[Given data Boundary: Start]

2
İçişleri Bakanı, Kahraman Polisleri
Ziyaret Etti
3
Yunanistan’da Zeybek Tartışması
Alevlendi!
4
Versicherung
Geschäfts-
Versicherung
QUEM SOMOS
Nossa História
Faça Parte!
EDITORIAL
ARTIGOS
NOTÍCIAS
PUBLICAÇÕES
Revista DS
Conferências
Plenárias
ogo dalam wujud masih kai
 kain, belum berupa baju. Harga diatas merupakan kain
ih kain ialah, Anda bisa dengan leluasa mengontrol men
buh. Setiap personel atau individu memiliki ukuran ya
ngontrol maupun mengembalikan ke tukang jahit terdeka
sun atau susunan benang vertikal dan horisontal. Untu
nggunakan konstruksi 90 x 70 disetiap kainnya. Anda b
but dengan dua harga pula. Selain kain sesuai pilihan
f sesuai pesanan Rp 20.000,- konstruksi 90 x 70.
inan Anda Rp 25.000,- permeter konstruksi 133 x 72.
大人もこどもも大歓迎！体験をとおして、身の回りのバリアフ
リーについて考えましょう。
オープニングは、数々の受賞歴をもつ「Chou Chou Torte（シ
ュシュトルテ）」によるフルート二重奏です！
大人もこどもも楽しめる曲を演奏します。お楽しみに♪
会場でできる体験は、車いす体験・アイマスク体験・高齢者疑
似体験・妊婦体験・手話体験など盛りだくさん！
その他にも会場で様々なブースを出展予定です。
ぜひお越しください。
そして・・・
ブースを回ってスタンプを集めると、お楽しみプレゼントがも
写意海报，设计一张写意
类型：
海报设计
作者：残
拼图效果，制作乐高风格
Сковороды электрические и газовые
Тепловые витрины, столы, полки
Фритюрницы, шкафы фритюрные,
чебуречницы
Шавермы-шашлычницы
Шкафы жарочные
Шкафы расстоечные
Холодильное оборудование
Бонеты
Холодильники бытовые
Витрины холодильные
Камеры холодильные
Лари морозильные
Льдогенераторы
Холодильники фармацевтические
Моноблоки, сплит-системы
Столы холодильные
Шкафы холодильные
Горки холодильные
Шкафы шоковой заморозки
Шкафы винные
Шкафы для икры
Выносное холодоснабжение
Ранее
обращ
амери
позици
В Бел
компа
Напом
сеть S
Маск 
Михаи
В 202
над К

[Given data Boundary: End]

▶ _Task to carry out_: Working through the records above, copy each one exactly.

▶ _Response to this task_:
2
İçişleri Bakanı, Kahraman Polisleri
Ziyaret Etti
3
Yunanistan’da Zeybek Tartışması
Alevlendi!
4
Versicherung
Geschäfts-
Versicherung
QUEM SOMOS
Nossa História
Faça Parte!
EDITORIAL
ARTIGOS
NOTÍCIAS
PUBLICAÇÕES
Revista DS
Conferências
Plenárias
ogo dalam wujud masih kai
 kain, belum berupa baju. Harga diatas merupakan kain
ih kain ialah, Anda bisa dengan leluasa mengontrol men
buh. Setiap personel atau individu memiliki ukuran ya
ngontrol maupun mengembalikan ke tukang jahit terdeka
sun atau susunan benang vertikal dan horisontal. Untu
nggunakan konstruksi 90 x 70 disetiap kainnya. Anda b
but dengan dua harga pula. Selain kain sesuai pilihan
f sesuai pesanan Rp 20.000,- konstruksi 90 x 70.
inan Anda Rp 25.000,- permeter konstruksi 133 x 72.
大人もこどもも大歓迎！体験をとおして、身の回りのバリアフ
リーについて考えましょう。
オープニングは、数々の受賞歴をもつ「Chou Chou Torte（シ
ュシュトルテ）」によるフルート二重奏です！
大人もこどもも楽しめる曲を演奏します。お楽しみに♪
会場でできる体験は、車いす体験・アイマスク体験・高齢者疑
似体験・妊婦体験・手話体験など盛りだくさん！
その他にも会場で様々なブースを出展予定です。
ぜひお越しください。
そして・・・
ブースを回ってスタンプを集めると、お楽しみプレゼントがも
写意海报，设计一张写意
类型：
海报设计
作者：残
拼图效果，制作乐高风格
Сковороды электрические и газовые
Тепловые витрины, столы, полки
Фритюрницы, шкафы фритюрные,
чебуречницы
Шавермы-шашлычницы
Шкафы жарочные
Шкафы расстоечные
Холодильное оборудование
Бонеты
Холодильники бытовые
Витрины холодильные
Камеры холодильные
Лари морозильные
Льдогенераторы
Холодильники фармацевтические
Моноблоки, сплит-системы
Столы холодильные
Шкафы холодильные
Горки холодильные
Шкафы шоковой заморозки
Шкафы винные
Шкафы для икры
Выносное холодоснабжение
Ранее
обращ
амери
позици
В Бел
компа
Напом
сеть S
Маск 
Михаи
В 202
над К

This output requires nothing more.